Congo, the Democratic Republic of, is one of the largest Countries around the world, second in Africa, and in addition, the richest country in terms of natural resources with a population estimated at around 90 to 100 million inhabitants. However, it is among of low electrification rates country in the world less than 20% of the Congolese population has access to electricity.

In the same line of thought, every day, DR Congo produces a huge quantity of solid waste generated in the country without a suitable management system. It is widely accepted that the primary causes of waste generation are urbanization, economic growth, and population growth. Kinshasa metropolises city produces around 11900 tons of MSW per day. Taking out all kind of waste could not be used for energy production, the estimated amount of waste is around 451.21 tons from 24 of municipalities, with production average of 208.41 tons each township. This situation raises concerns about the long-term management of waste capacity. Besides this, the absence of an effective management system results in flooding, air pollution emissions from household waste burning, and an increase in the number of mosquitos, causing public health concerns.

Furthermore, Solid waste could be used as a source of energy and that power generation from waste can play an important role in reducing the impacts of municipal solid waste (MSW) on the ecosystem. In addition, various methods currently accomplish waste management including incineration, landfills, biochemical conversion, and others. However, among of these processes, some are not environmentally friendly because waste reduction efficiency is low and causes health risks. Under this situation, appropriate and sustainable environment waste-to-energy conversion technologies are critical for attempting to address the massive amount of Solid waste produced and energy trustworthiness sustainable and responsible, resulting in the transformation of a habitable environment.

The objective of this research focused on a suitable electricity production source while automatically ensuring energy balance between production source and distribution throughout a smart grid on one hand and providing a new way or technique to overcome the shortcomings of current solid waste treatment methods to solve environmental pollution and its consequences on man in another hand.

Thereby, the study examined the feasibility of the implementation of hybrid plasma technology through a gasification process as a suitable or eco-friendly waste-to-energy technology in the city of Kinshasa. The physical composition analysis in Kinshasa city was conducted and findings show that the city has the diverse type of waste depending on the season.
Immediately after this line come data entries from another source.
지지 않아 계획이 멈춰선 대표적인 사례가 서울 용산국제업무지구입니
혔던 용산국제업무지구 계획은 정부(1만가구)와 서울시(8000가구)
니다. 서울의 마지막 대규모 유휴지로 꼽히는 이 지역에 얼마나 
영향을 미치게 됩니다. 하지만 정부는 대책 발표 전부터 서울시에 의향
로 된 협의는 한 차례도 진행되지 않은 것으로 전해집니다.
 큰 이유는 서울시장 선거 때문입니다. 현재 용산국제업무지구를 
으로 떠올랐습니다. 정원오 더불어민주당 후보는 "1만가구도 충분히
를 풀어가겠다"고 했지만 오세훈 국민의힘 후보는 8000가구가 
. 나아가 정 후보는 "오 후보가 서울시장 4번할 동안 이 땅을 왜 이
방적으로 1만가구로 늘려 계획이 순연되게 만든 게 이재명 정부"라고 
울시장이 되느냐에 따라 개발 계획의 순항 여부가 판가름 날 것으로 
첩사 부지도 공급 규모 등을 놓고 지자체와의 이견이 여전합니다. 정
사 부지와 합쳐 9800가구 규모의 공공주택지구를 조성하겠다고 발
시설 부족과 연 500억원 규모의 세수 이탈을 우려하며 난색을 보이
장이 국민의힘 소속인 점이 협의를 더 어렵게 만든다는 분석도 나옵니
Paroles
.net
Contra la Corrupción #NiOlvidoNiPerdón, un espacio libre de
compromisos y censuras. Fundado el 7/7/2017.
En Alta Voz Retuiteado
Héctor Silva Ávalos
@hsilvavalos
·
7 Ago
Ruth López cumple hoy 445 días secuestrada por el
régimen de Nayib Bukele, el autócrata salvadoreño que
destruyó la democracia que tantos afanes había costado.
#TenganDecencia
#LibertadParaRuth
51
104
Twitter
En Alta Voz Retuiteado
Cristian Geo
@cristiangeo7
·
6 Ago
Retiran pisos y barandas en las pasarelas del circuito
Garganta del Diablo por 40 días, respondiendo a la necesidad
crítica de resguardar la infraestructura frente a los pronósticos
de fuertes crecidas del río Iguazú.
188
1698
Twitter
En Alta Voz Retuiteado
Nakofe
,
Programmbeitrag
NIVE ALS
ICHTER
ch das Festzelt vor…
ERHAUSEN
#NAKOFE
In accordance with the findings, Aspen plus software was able to produce Syngas from the simulation and the result show Mass fraction of H2, N2, H2O, CO, CO2, CH4 with a mass density of 0.37 kg/cum. Thereby, the expectation capacity to install from this pilot project is about 11.82 MW/h PE-IGCC power plant. In addition, from this capacity of energy produced using plasma gasification, Machine learning model, especially LSTM RNNs and Simple RNN for automatically learning features from sequence data which support multiple-variate data for multi-step forecasting provided a best automatic control system for energy forecast between a residential and industrial area based on data from Kaggle considering day and nighttime. The result of the ML model shows a best performance of learning with 96% of accuracy.

Based on findings, the microwave hybrid plasma technology and AI techniques proposed in this research handle both crises efficiently, including environmental pollution, waste disposal issues, and power reliability.